Mayors, governors and representatives from 45 of the world’s largest cities attended the four-day event, where they discussed issues related to water and energy conservation, the reduction of carbon emissions and alternative energy sources.
The summit was aimed at sharing knowledge on combating global warming while ensuring economic benefits for cities.
The CCI hopes to reduce energy use in buildings worldwide through a landmark new programme and the City of Johannesburg has come on board, signing agreements to join the fight against climate change.
A new procurement and financial model for 12 council-owned buildings is now in pilot phase, in which energy use will be drastically reduced through a number of measures. The pilot buildings are in Dobsonville, Ennerdale, Jabulani, Lenasia, Meadowlands, Newtown, Sandton, the Metro Centre, Museum Africa, Putco, the Roodepoort City Hall and Roodepoort Civic Centre.
“It is the City’s intention to expand the programme to retrofit as many public buildings as possible by 2010,” Mokgohloa said. She stressed that the programme went far above and beyond lighting retrofits; it included boiler and chiller plant optimisation; improvements to electrical systems; roof, window and building improvements; and indirectly through procurement savings, among other things.
A second initiative will look at solar power, still underutilised in sunny South Africa. City Power is identifying areas where solar street lighting can be implemented and appropriate technologies used. A flexible photovoltaic system, which can be laminated to most structures, is being explored and City Power is working closely with the CCI to plan a possible roll out.
Lessons learned and alternative approaches are being looked at together with Beka, the company that was responsible for the Zandspruit solar street lighting pilot project.
Apart from assistance with the BRT operational plan, the CCI is working with the City’s transportation department to analyse various propulsion systems and fuel types. The CCI is also exploring price discounts for BRT buses for C40 cities. A traffic congestion workshop will be held in December where C40 cities will share experiences in hybrid diesel and ethanol buses, station design, fare collection and financing.
Another energy efficiency possibility is a landfill gas-to-energy project, with a report recently completed in which the eight proposal bids for gas extraction were evaluated. The project entails the trapping of the methane gas, generated as a result of landfill decomposition, into gas wells and then flaring or using the gas to generate electricity.

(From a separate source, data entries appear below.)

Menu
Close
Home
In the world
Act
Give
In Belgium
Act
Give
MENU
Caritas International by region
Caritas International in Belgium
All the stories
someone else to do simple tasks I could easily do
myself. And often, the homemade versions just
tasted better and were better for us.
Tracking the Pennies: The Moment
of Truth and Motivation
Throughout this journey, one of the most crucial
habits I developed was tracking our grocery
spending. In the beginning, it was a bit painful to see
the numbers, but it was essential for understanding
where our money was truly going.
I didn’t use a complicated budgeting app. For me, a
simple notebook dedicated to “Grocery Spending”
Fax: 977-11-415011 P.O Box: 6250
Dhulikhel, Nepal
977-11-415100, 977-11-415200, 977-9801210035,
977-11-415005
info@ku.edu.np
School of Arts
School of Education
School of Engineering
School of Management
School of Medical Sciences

Four open landfill sites, at Goudkoppies, Robinson Deep, Marie Louise and Ennerdale, and six closed landfill sites, at Linbro Park, Kya Sands, Mapetla, Panorama, Waterval, Meredale, in Johannesburg were identified to have good potential for gas extraction.

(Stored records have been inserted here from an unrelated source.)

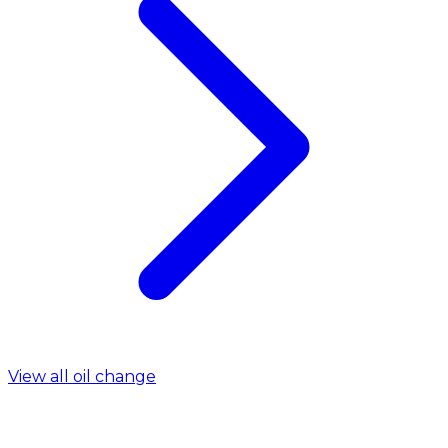
View all oil change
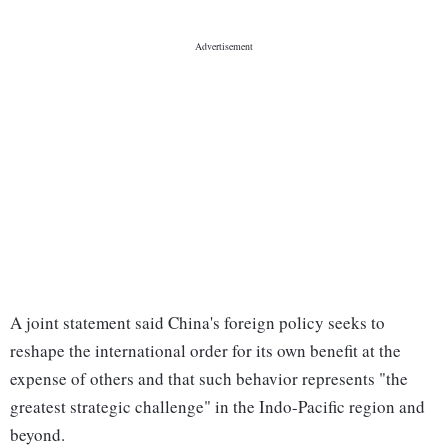
A joint statement said China's foreign policy seeks to
reshape the international order for its own benefit at the
expense of others and that such behavior represents "the
greatest strategic challenge" in the Indo-Pacific region and
beyond.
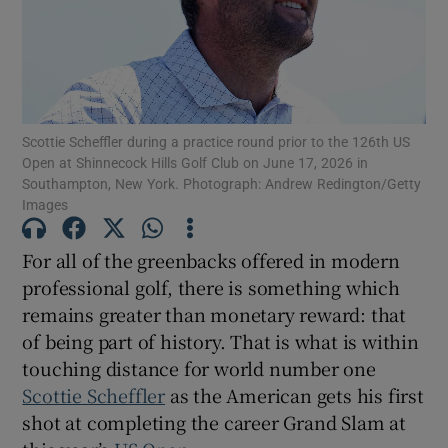
Scottie Scheffler during a practice round prior to the 126th US
Show Motors sub sections
Open at Shinnecock Hills Golf Club on June 17, 2026 in
Southampton, New York. Photograph: Andrew Redington/Getty
Images
Show Podcasts sub sections
For all of the greenbacks offered in modern
professional golf, there is something which
remains greater than monetary reward: that
of being part of history. That is what is within
touching distance for world number one
Show Gaeilge sub sections
Scottie Scheffler
as the American gets his first
shot at completing the career Grand Slam at
Show History sub sections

Cities consume three quarters of the world’s energy and account for 75 percent of global carbon emissions. Delegates at the 2007 C40 summit agreed that “the fight against climate change will therefore be won or lost in cities”.
The C40 cities, of which Johannesburg is one, have publicly declared that “the world’s largest cities have a critical role to play in the reduction of carbon emissions and the reversal of dangerous climate change”.

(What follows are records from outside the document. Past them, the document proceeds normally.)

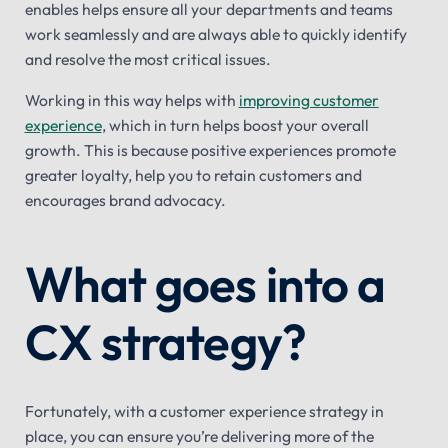
enables helps ensure all your departments and teams
work seamlessly and are always able to quickly identify
and resolve the most critical issues.
Working in this way helps with
improving customer
experience
, which in turn helps boost your overall
growth. This is because positive experiences promote
greater loyalty, help you to retain customers and
encourages brand advocacy.
What goes into a
CX strategy?
Fortunately, with a customer experience strategy in
place, you can ensure you’re delivering more of the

They are Addis Ababa, Athens, Bangkok, Beijing, Berlin, Bogotá, Buenos Aires, Cairo, Caracas, Chicago, Delhi, Dhaka, Hanoi, Houston, Hong Kong, Istanbul, Jakarta, Johannesburg, Karachi, Lagos, Lima, London, Los Angeles, Madrid, Melbourne, Mexico City, Moscow, Mumbai, New York, Paris, Philadelphia, Rio de Janeiro, Rome, Sao Paulo, Seoul, Shanghai, Sydney, Tokyo, Toronto and Warsaw. There are also 12 affiliate cities.